* [Instructions to follow]: Edit the records starting at the first line and ending at the line with "left wrist: (888, 255, -15)", changing "centimetres" to "centimeters" and keeping everything else the same. Give back only those lines.

[Source records]

===============

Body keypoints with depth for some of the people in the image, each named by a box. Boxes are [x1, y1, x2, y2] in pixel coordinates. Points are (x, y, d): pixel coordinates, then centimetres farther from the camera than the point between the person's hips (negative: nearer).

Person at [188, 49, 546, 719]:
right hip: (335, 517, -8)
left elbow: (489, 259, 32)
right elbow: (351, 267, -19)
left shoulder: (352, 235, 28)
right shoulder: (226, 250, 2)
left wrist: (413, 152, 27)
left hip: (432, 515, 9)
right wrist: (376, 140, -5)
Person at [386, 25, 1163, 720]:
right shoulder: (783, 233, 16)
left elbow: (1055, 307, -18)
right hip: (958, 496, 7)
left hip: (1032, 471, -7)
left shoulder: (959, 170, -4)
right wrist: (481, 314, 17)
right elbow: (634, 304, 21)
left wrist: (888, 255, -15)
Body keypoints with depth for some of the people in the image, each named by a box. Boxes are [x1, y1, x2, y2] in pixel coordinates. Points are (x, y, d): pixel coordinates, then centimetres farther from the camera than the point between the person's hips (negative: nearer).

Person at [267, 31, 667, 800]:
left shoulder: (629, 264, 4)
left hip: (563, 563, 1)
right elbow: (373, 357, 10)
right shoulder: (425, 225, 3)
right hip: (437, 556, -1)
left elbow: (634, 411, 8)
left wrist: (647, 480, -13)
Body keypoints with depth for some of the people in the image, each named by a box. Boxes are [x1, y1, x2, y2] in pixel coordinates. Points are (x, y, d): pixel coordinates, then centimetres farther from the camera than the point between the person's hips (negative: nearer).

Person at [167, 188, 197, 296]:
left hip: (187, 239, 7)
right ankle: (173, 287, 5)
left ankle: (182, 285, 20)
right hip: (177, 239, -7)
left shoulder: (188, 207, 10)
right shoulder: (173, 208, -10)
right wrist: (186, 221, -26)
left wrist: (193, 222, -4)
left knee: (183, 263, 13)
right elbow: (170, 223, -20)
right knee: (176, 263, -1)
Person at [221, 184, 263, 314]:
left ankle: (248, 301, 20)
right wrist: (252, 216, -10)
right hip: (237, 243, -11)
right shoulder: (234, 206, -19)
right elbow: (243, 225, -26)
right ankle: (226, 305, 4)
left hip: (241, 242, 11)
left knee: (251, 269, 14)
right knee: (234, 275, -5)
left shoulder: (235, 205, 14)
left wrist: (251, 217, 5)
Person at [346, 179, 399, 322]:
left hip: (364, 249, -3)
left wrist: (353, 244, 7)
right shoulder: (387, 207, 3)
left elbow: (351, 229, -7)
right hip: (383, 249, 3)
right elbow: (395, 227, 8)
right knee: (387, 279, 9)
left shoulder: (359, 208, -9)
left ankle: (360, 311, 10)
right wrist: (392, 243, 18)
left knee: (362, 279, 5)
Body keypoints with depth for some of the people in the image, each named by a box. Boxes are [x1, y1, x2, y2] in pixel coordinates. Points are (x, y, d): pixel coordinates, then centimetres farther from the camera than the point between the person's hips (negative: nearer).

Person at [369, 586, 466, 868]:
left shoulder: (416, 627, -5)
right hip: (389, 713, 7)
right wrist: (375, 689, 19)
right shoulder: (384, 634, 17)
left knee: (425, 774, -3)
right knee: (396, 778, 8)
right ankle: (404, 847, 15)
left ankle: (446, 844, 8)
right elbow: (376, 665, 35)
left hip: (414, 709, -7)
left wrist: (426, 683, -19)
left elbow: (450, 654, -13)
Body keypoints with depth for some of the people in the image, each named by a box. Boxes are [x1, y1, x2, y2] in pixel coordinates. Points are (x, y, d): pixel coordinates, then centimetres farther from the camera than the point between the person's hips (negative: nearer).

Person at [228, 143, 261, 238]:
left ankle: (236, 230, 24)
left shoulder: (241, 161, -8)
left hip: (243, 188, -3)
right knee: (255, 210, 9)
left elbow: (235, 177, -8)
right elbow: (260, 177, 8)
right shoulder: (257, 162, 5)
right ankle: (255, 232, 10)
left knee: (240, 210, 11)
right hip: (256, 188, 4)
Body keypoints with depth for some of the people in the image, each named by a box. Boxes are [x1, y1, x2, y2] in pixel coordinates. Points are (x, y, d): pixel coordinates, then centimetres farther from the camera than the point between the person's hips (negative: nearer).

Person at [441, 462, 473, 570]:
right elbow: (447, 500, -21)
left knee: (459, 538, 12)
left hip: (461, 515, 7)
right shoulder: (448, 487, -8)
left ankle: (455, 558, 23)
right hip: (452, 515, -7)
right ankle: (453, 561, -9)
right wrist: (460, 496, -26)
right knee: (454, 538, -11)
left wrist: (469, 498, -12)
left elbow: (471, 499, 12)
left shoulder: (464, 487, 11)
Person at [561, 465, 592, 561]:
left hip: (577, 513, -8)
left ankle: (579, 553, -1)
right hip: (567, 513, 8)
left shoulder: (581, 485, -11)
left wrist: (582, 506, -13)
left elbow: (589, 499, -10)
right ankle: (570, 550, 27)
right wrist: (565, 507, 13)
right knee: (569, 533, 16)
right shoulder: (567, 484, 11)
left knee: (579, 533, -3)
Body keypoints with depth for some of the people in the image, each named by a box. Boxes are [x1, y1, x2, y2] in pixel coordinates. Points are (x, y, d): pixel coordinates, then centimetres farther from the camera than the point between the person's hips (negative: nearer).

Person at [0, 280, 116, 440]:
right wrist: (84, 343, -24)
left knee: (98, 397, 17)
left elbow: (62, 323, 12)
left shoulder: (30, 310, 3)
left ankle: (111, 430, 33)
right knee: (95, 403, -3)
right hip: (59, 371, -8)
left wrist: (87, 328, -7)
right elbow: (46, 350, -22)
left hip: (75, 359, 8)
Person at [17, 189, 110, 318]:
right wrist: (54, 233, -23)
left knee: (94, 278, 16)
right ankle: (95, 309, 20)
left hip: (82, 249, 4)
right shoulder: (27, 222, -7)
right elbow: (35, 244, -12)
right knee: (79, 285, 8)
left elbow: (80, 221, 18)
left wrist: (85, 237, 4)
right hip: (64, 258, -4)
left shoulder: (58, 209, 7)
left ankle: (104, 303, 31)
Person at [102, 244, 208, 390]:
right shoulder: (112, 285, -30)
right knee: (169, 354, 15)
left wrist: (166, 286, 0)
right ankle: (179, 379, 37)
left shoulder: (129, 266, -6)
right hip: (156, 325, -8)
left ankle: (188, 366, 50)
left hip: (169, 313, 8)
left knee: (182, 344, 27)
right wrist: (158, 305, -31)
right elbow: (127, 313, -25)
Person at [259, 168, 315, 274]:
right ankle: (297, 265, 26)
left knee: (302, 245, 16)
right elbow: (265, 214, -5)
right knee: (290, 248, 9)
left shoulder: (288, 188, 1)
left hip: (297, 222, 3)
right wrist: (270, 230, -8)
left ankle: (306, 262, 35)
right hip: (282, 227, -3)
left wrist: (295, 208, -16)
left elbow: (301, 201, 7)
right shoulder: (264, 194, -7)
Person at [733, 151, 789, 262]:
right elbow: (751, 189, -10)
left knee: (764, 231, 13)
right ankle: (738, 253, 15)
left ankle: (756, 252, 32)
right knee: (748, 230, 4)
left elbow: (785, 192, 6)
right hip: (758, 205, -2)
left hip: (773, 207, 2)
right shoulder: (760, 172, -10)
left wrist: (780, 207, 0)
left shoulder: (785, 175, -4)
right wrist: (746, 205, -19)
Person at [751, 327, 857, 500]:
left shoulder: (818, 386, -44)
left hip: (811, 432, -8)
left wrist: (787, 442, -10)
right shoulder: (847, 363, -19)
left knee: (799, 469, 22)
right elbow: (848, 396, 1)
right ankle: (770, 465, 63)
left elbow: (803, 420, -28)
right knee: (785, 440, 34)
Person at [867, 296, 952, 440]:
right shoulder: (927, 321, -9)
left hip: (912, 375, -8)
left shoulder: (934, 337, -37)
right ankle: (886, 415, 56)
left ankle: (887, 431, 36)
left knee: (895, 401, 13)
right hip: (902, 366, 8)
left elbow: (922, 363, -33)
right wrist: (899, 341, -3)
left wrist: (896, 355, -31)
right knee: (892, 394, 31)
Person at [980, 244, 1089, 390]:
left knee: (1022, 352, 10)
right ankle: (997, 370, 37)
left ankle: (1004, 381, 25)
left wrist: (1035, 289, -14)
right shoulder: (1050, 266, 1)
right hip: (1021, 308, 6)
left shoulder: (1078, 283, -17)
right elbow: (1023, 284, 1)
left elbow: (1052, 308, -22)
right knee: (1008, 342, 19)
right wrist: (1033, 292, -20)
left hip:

===============

* [Task response]:
Body keypoints with depth for some of the people in the image, each named by a box. Boxes are [x1, y1, x2, y2] in pixel coordinates. Points are (x, y, d): pixel coordinates, then centimeters farther from the camera than the point between the person's hips (negative: nearer).

Person at [188, 49, 546, 719]:
right hip: (335, 517, -8)
left elbow: (489, 259, 32)
right elbow: (351, 267, -19)
left shoulder: (352, 235, 28)
right shoulder: (226, 250, 2)
left wrist: (413, 152, 27)
left hip: (432, 515, 9)
right wrist: (376, 140, -5)
Person at [386, 25, 1163, 720]:
right shoulder: (783, 233, 16)
left elbow: (1055, 307, -18)
right hip: (958, 496, 7)
left hip: (1032, 471, -7)
left shoulder: (959, 170, -4)
right wrist: (481, 314, 17)
right elbow: (634, 304, 21)
left wrist: (888, 255, -15)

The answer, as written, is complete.